## WHAT THE TASK ASKS
Transcribe every line verbatim, from the line with "More Aromatherapy Providers in" through the line with "Pool Mapping", including both of those lines.

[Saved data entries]
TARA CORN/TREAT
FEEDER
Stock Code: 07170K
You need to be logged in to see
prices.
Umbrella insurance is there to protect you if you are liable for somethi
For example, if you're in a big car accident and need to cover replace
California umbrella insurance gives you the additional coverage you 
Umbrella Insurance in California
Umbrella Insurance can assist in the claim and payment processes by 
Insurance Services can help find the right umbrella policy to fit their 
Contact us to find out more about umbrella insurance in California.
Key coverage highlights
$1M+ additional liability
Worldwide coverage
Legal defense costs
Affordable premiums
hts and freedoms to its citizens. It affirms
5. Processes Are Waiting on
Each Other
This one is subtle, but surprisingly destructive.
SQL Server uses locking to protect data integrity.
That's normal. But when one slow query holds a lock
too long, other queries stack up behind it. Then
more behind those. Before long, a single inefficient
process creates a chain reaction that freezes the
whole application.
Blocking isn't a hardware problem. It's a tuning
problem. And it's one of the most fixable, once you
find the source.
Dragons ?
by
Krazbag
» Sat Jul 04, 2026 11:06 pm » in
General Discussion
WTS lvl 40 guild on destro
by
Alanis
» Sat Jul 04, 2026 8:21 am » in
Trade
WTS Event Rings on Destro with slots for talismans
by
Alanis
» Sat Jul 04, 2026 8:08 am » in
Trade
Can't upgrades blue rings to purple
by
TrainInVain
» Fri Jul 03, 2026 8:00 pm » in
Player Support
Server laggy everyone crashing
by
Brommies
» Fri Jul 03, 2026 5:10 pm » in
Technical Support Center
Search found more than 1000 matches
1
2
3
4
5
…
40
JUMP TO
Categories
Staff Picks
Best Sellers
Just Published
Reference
* * *
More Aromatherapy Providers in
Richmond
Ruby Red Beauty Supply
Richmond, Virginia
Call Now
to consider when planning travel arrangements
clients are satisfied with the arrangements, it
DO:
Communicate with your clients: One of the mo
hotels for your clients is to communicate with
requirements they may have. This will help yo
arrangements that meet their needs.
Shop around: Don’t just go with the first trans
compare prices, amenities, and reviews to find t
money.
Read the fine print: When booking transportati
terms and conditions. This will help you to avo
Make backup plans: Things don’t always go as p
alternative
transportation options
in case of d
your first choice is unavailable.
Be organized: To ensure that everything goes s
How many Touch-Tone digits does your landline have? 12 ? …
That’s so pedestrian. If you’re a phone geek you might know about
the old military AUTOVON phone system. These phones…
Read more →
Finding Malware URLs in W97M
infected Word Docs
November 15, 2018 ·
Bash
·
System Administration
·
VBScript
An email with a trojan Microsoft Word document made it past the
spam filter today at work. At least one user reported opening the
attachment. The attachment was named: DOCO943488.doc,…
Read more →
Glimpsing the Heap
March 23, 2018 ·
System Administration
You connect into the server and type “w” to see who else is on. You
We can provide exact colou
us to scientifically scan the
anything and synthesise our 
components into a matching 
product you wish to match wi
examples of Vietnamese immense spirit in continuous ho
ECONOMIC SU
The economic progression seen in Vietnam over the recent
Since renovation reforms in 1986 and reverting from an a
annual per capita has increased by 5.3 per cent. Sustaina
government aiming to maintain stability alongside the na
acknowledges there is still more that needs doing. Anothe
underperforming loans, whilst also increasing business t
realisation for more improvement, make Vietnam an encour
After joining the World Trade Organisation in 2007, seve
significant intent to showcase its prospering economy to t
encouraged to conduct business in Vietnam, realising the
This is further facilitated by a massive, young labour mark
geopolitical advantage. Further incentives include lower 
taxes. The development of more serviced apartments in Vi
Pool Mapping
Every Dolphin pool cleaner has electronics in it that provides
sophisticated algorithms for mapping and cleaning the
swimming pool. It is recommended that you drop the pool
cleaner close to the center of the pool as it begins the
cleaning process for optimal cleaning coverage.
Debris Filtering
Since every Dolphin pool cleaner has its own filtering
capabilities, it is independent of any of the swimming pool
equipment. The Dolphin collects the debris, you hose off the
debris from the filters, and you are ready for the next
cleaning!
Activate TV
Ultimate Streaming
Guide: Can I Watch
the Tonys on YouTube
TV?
---
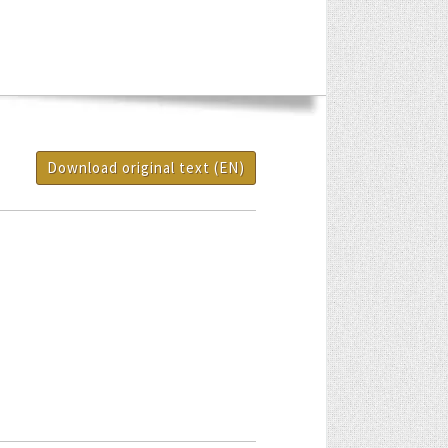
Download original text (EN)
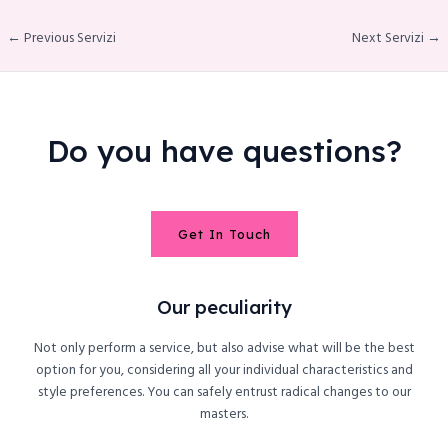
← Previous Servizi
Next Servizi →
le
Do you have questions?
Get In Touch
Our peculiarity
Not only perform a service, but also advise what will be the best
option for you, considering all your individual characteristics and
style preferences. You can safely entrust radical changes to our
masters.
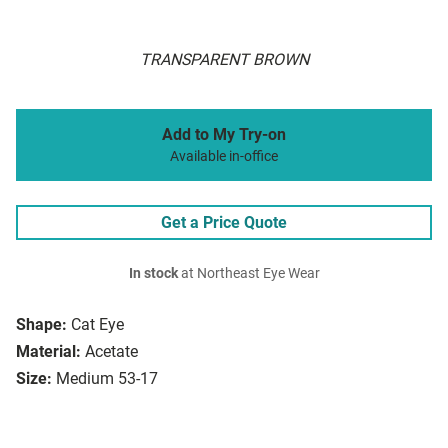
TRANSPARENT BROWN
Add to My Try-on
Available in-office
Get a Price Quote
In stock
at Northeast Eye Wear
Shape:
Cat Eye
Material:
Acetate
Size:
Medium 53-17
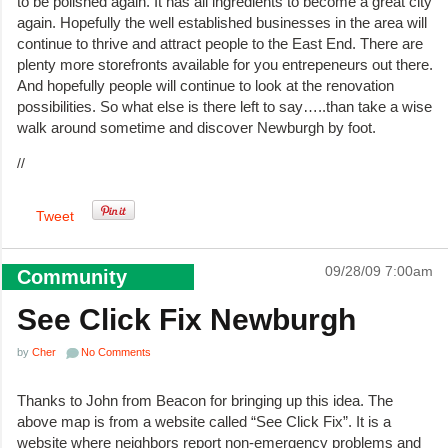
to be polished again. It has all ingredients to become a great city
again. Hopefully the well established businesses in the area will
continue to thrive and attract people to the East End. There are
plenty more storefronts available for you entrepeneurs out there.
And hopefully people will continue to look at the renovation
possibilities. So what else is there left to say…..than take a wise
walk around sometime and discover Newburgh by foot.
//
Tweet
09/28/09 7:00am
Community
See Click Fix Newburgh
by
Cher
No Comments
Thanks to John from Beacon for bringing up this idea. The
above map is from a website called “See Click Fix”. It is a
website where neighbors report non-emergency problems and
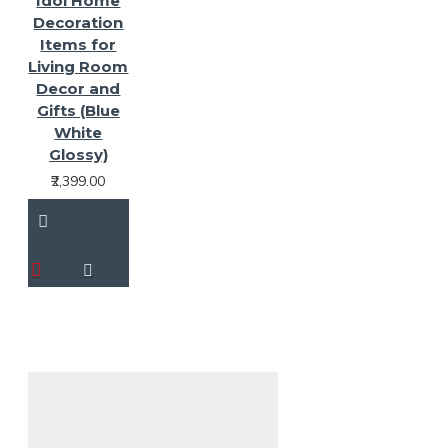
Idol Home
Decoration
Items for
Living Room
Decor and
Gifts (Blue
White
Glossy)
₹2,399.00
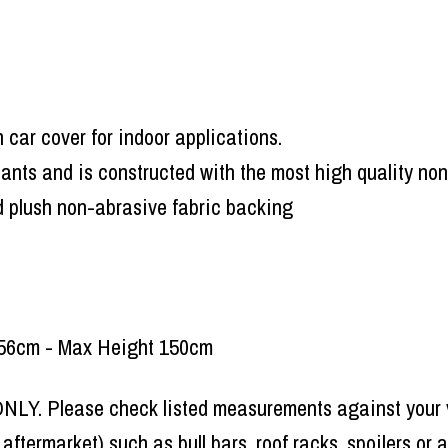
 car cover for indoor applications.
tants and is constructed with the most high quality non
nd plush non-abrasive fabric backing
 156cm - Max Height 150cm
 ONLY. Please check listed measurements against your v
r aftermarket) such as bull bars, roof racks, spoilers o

## EXPECTED OUTPUT
More Aromatherapy Providers in
Richmond
Ruby Red Beauty Supply
Richmond, Virginia
Call Now
to consider when planning travel arrangements
clients are satisfied with the arrangements, it
DO:
Communicate with your clients: One of the mo
hotels for your clients is to communicate with
requirements they may have. This will help yo
arrangements that meet their needs.
Shop around: Don’t just go with the first trans
compare prices, amenities, and reviews to find t
money.
Read the fine print: When booking transportati
terms and conditions. This will help you to avo
Make backup plans: Things don’t always go as p
alternative
transportation options
in case of d
your first choice is unavailable.
Be organized: To ensure that everything goes s
How many Touch-Tone digits does your landline have? 12 ? …
That’s so pedestrian. If you’re a phone geek you might know about
the old military AUTOVON phone system. These phones…
Read more →
Finding Malware URLs in W97M
infected Word Docs
November 15, 2018 ·
Bash
·
System Administration
·
VBScript
An email with a trojan Microsoft Word document made it past the
spam filter today at work. At least one user reported opening the
attachment. The attachment was named: DOCO943488.doc,…
Read more →
Glimpsing the Heap
March 23, 2018 ·
System Administration
You connect into the server and type “w” to see who else is on. You
We can provide exact colou
us to scientifically scan the
anything and synthesise our 
components into a matching 
product you wish to match wi
examples of Vietnamese immense spirit in continuous ho
ECONOMIC SU
The economic progression seen in Vietnam over the recent
Since renovation reforms in 1986 and reverting from an a
annual per capita has increased by 5.3 per cent. Sustaina
government aiming to maintain stability alongside the na
acknowledges there is still more that needs doing. Anothe
underperforming loans, whilst also increasing business t
realisation for more improvement, make Vietnam an encour
After joining the World Trade Organisation in 2007, seve
significant intent to showcase its prospering economy to t
encouraged to conduct business in Vietnam, realising the
This is further facilitated by a massive, young labour mark
geopolitical advantage. Further incentives include lower 
taxes. The development of more serviced apartments in Vi
Pool Mapping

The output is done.